5. Synthesis
After the visual, audible, and audiovisual elements to be included are identified in the optimization step, visual and audiovisual elements are ordered in the reading order. Audible elements are added in the time intervals occupied only by visual elements. Visual information is rendered to create animations such as page flipping, pan, and zoom to certain locations on a page and the audible information is synthesized into audio clips.
6. Implementation User Feedback
The optimization routine outputs an actions file which contains all the information needed by the synthesis step, such as the names of the document images to be included in the MMNail, visual animations to be performed (type, coordinates, and duration), and audible document elements to be synthesized. Visual animations are implemented in Flash using ActionScript 2.0. Speech synthesis is implemented using the AT&T Natural Voices Text-to-Speech SDK. After obtaining visual and audio streams, synchronization is performed using Action Script to obtain a playable MMNail.

Figure 3. Interface for (a) document browsing and (b) document viewing.
A document browser interface that displays the thumbnail of the each document is shown in Figure 3.a. The interface is implemented in Flash 6.0, and is compatible with Windows and Macintosh operating systems and PDAs running the Pocket PC OS. When a user selects a document thumbnail in order to view the MMNail representation, automated navigation is activated in the interface given in Figure 3.b. The user has control over playback with the "control bar", which he can use to start, stop, go backward and forward in the MMNail timeline.
We performed a preliminary user study with nine participants in order to understand the usefulness of Multimedia Thumbnails. The users first browsed some documents on a PDA-size display with limited manual navigation.
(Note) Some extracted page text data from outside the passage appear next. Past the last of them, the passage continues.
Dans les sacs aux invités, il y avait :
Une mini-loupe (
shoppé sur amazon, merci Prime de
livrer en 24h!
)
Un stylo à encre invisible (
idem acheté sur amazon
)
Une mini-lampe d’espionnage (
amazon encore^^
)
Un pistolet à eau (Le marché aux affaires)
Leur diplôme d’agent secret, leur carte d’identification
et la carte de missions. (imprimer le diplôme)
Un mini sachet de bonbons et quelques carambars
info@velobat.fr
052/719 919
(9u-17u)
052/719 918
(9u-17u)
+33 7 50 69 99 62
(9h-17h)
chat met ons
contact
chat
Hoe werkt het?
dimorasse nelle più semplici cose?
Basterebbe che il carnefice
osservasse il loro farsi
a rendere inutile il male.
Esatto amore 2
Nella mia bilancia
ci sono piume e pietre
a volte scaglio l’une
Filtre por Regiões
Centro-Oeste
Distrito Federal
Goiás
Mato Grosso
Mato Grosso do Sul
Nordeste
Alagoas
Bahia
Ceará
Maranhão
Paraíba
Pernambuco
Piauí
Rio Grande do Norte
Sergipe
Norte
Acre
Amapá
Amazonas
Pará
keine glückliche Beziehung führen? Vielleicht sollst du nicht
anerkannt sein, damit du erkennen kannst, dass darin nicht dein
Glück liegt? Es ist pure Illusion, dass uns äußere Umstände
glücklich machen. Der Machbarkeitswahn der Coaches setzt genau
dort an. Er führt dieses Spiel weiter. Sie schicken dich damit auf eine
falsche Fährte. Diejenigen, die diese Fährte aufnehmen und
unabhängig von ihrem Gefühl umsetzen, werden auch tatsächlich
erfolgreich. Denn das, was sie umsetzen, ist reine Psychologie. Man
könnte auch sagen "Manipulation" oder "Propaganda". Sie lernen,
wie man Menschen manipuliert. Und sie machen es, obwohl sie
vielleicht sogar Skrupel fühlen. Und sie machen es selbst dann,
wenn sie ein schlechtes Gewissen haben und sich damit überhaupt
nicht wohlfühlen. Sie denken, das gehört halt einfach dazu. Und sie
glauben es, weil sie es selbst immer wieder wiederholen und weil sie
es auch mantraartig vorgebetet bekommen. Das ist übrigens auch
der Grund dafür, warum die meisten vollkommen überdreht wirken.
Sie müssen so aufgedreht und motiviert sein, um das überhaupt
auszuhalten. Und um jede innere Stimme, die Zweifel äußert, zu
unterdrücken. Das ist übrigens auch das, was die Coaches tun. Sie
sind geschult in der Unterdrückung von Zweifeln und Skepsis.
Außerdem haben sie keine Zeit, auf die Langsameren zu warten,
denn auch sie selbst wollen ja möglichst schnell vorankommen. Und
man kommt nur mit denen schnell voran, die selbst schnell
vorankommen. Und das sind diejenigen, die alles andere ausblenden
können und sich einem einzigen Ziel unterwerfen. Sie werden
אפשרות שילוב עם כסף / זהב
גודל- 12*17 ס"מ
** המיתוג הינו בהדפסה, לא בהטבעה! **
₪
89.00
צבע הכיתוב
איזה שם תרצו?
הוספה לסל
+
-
Then they were asked to watch the MMNail clips created for another set of documents. Later users were interviewed on the usefulness of MMNails, particularly the communication of information through both audio and visual channels. They were also asked to give a score between 1 (not useful) and 10 (very useful) to each communication channel. Users give an average score of 7.2 (σ=3.6) and 7.1 (σ=2.7) to the usefulness of visual and audio channels, respectively. They generally liked the fact that zooming in and page flipping operations are automatically performed. Nevertheless, they asked for more control over the playback speed of MMNails. In terms of visual animations, some users pointed out that they sometimes felt that they were lost in the document. They suggested that page flipping operations could be animated explicitly. Additional user comments pointed out that usefulness of the audio depends on the quality of the synthesized speech. Particularly for very short audio segments, such as keywords, understanding the audio content was considered to be difficult. Moreover, some text such as author's names, were incorrectly synthesized in most cases, which caused distraction to the users. They suggested that such text could be just displayed visually without the audio channel. On the other hand, the users found the use of audio channel for figure captions very useful (average score=8.9).